We hypothesize that by lending telic completeness to the verb and highlighting the end state of the event, meg- increases the salience of the patient or partner needed for event completion, thereby encouraging mutual interpretation. For example, the base verb csókolni (“to kiss,” atelic infinitive) can refer to an ongoing or habitual action without a defined end state, while the prefixed megcsókolni (telic infinitive) marks the event as complete and requires a clearly individuated patient. This reinforces the interpretation of the event as involving not only the agent (the kisser) but also the patient (the kissee).

In a preregistered web-based forced-choice experiment, 51 native Hungarian speakers judged whether 95 infinitives and their meg-prefixed counterparts referred to self-directed or mutual actions.

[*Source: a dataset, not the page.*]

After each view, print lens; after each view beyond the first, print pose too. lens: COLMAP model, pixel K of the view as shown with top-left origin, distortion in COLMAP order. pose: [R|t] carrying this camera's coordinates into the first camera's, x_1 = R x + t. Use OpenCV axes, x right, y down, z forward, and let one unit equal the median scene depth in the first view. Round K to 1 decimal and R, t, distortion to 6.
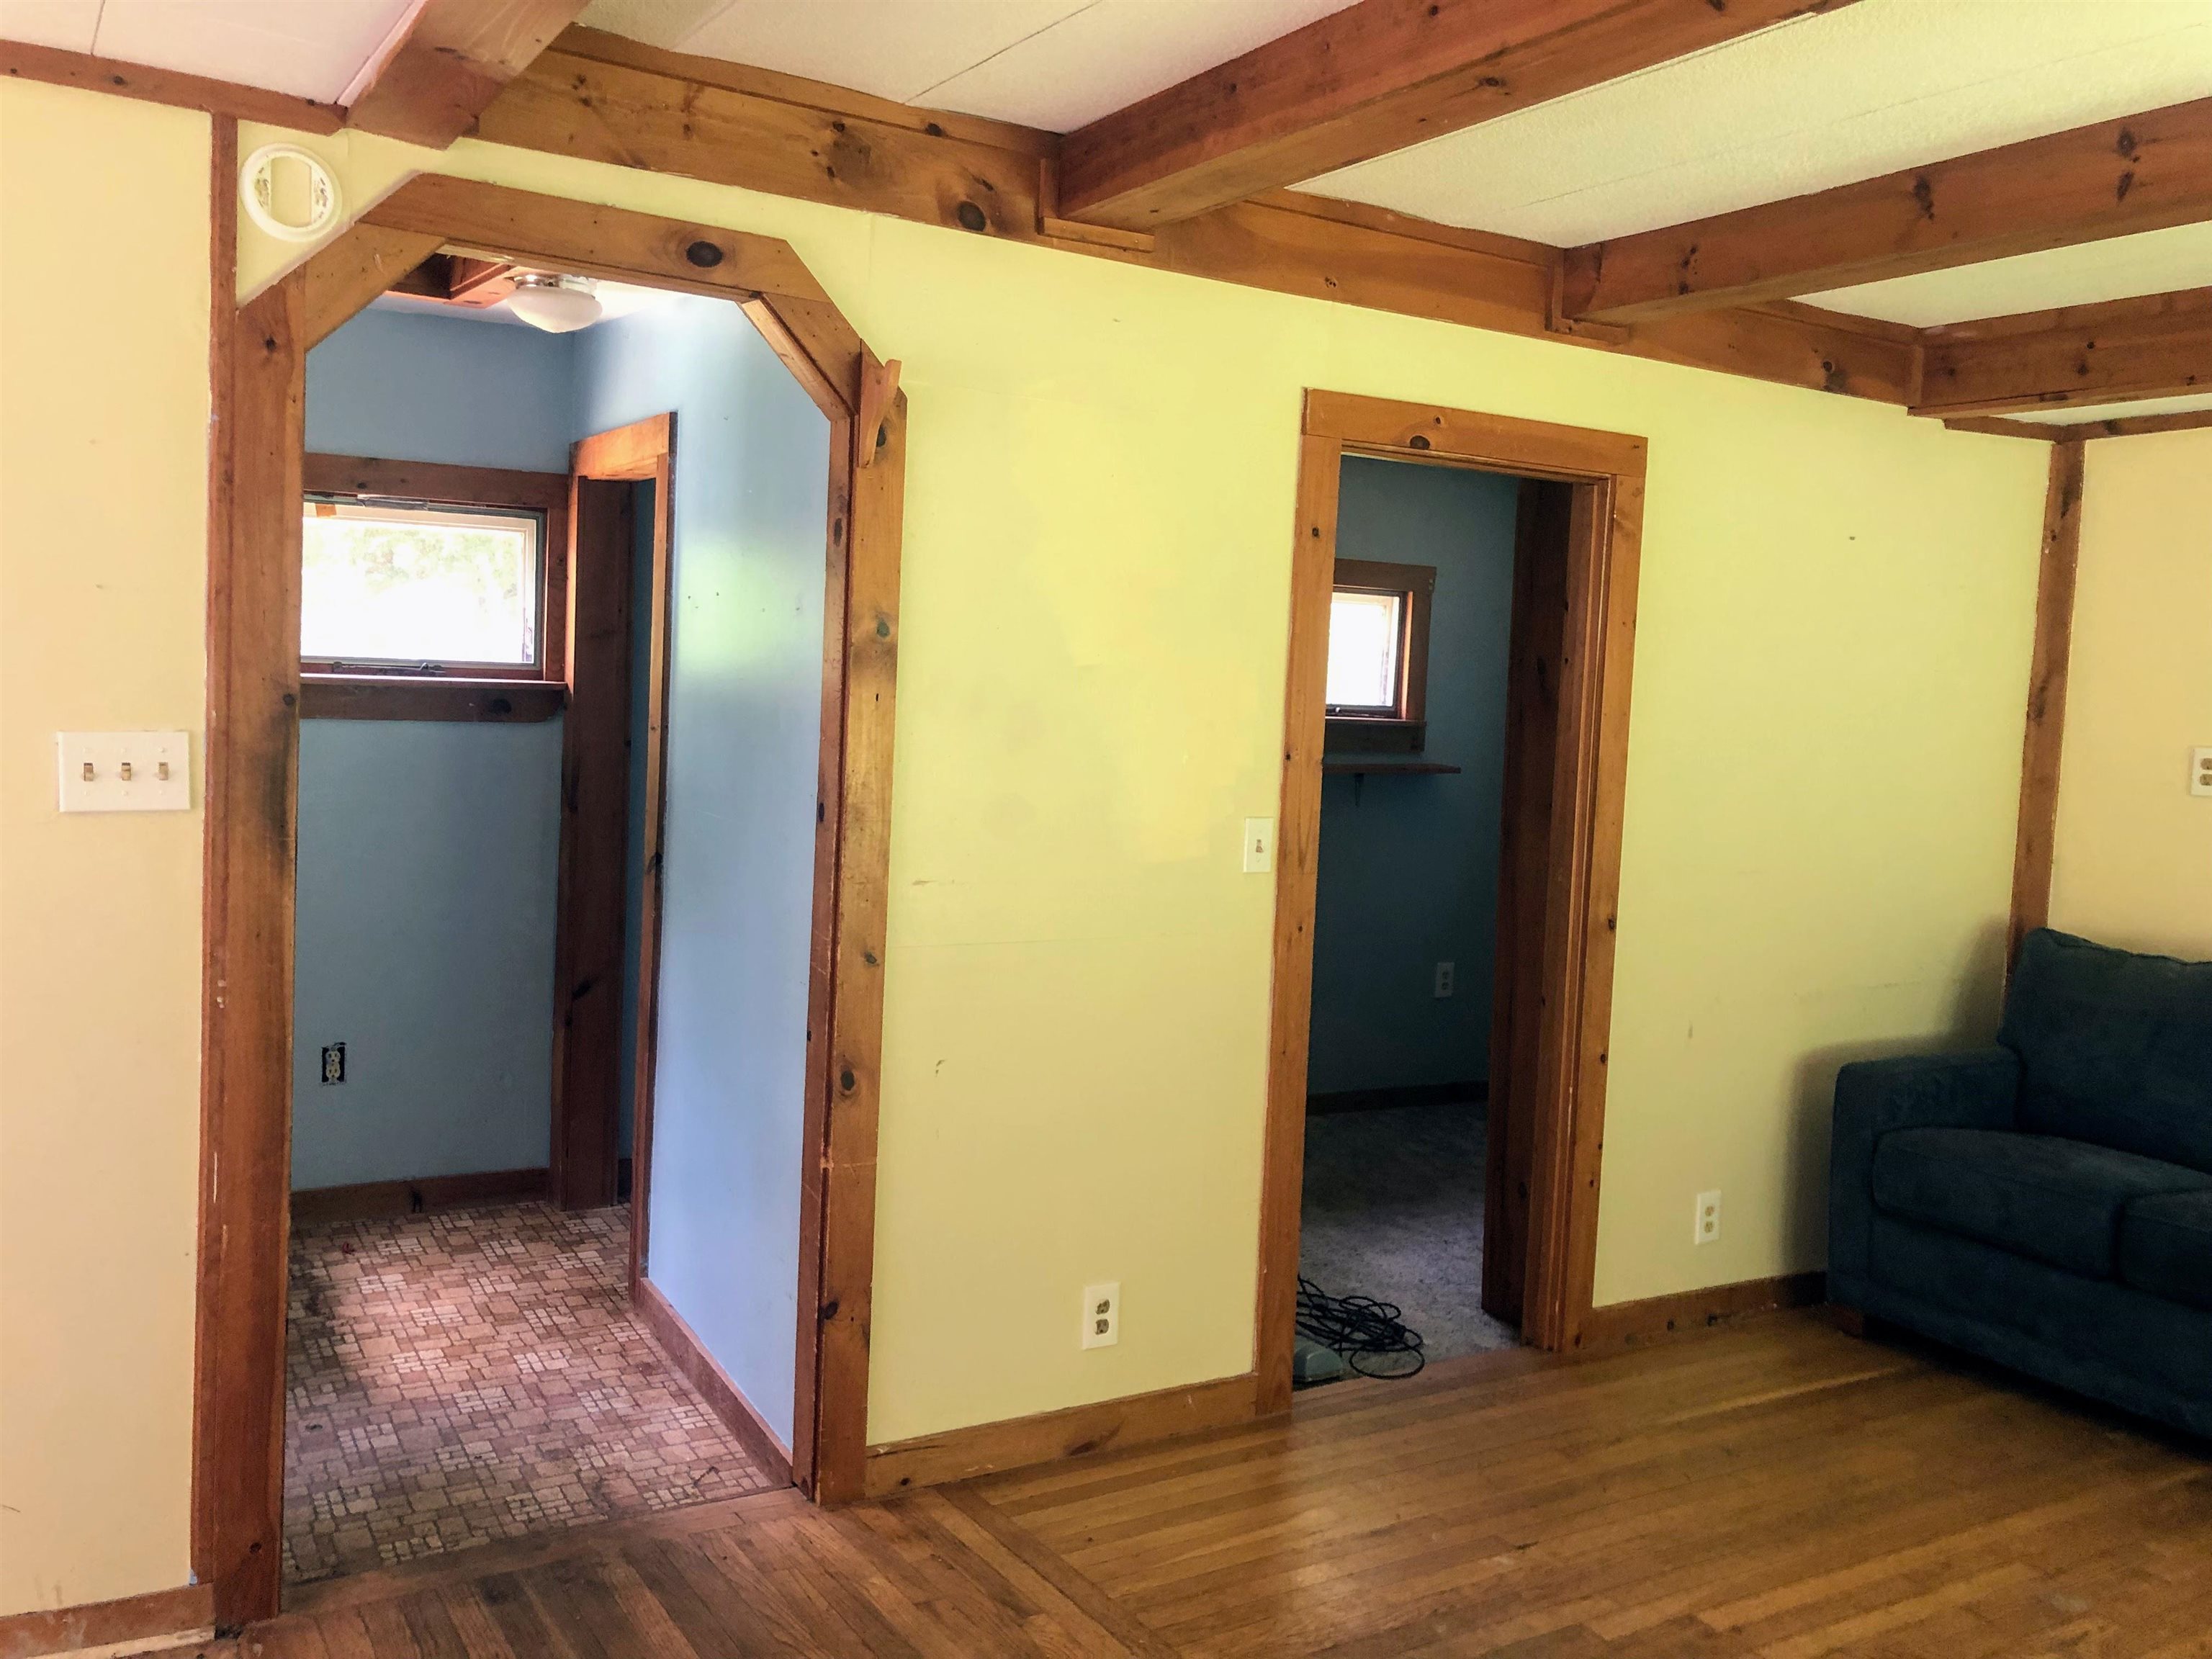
lens RADIAL K [[1846.5, 0, 1091.5], [0, 1846.5, 817.2], [0, 0, 1]] dist [0.017702, -0.008324]
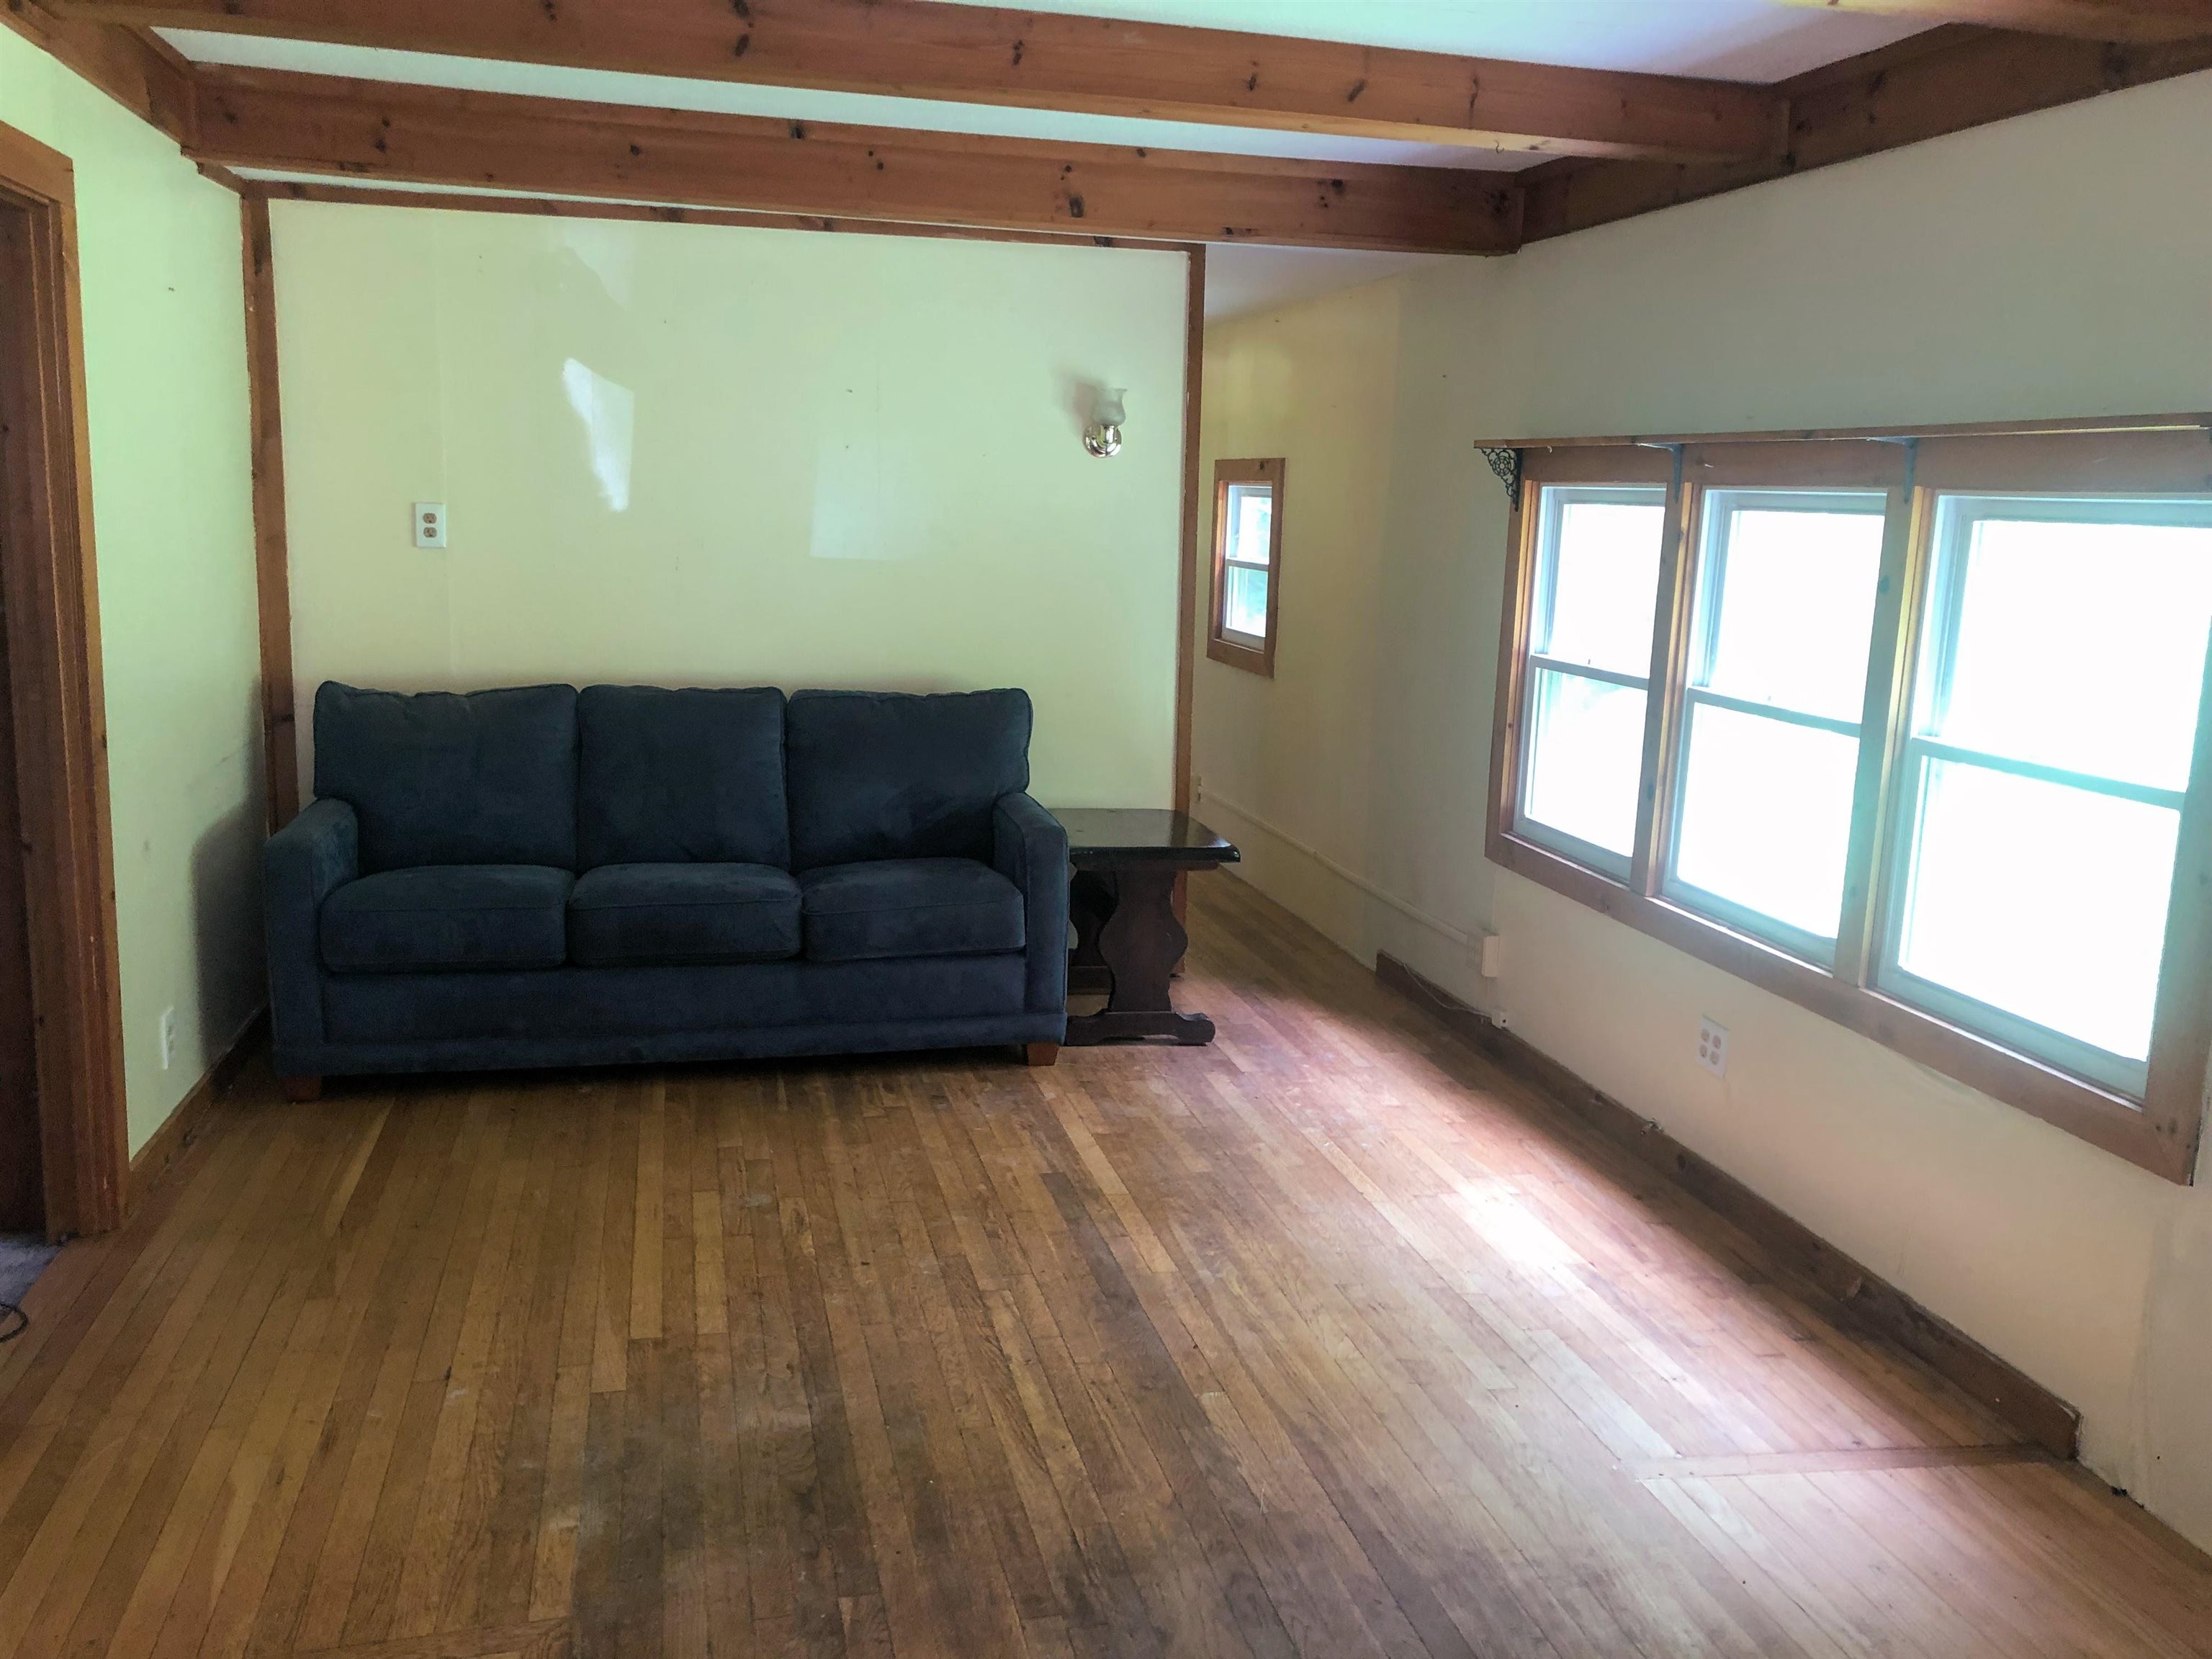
lens RADIAL K [[1846.5, 0, 1100.3], [0, 1846.5, 829.7], [0, 0, 1]] dist [0.017702, -0.008324]
pose [[0.283073, -0.203835, 0.937188, -0.443620], [0.043609, 0.978880, 0.199731, -0.058495], [-0.958106, -0.015668, 0.285984, 0.328977]]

After compiling ratings, stimuli were divided into four quartiles based on the base verbs’ mean mutuality score — Q1 (low mutuality), Q2 (moderately low), Q3 (moderately high), and Q4 (high) — to test whether the effect varied with the inherent lexical semantics of base verbs. Specifically, we expected a ceiling effect for verbs in Q4.

Mutuality judgments were analyzed using a generalized linear mixed-effects model with fixed effects for verb type (base or prefixed), mutuality quartile, and their interaction. It included random intercepts for participants and verb pairs, and a by-participant random slope for verb type. Meg-prefixed verbs were overall significantly more likely to be judged as mutual than their unprefixed counterparts (β=0.8032, SE=0.1088, p<0.0001), confirming our hypothesis. Only base verbs in Q4 did not show a significant increase, likely due to the expected ceiling effect.

This experiment furthers prior work on aspect and linguistic event structure by demonstrating that grammatical aspect shapes not only temporal framing but can also affect interpersonal event construal. More broadly, it contributes to our understanding of how morphosyntactic features dynamically shape conceptual event representations during language comprehension.

References

[1] A. Cienki and O. K. Iriskhanova, “Aspect through the lens of event construal,” in Aspectuality across Languages: Event Construal in Speech and Gesture, A. Cienki and O. K. Iriskhanova, Eds. Amsterdam: John Benjamins Publishing Company, 2018, pp. 7–59.

[2] T. R. Ferretti, M. Kutas, and K. McRae, “Verb aspect and the activation of event knowledge,” J. Exp. Psychol. Learn. Mem. Cogn., vol. 33, no. 1, pp. 182–196, 2007.

[3] K. Szili, “A meg- igekötő funkcióiról másképpen I.: A meg- mint lexikaiaspektus-képző,” Magyar Nyelvőr, vol. 142, no. 2, pp. 170–186, 2018.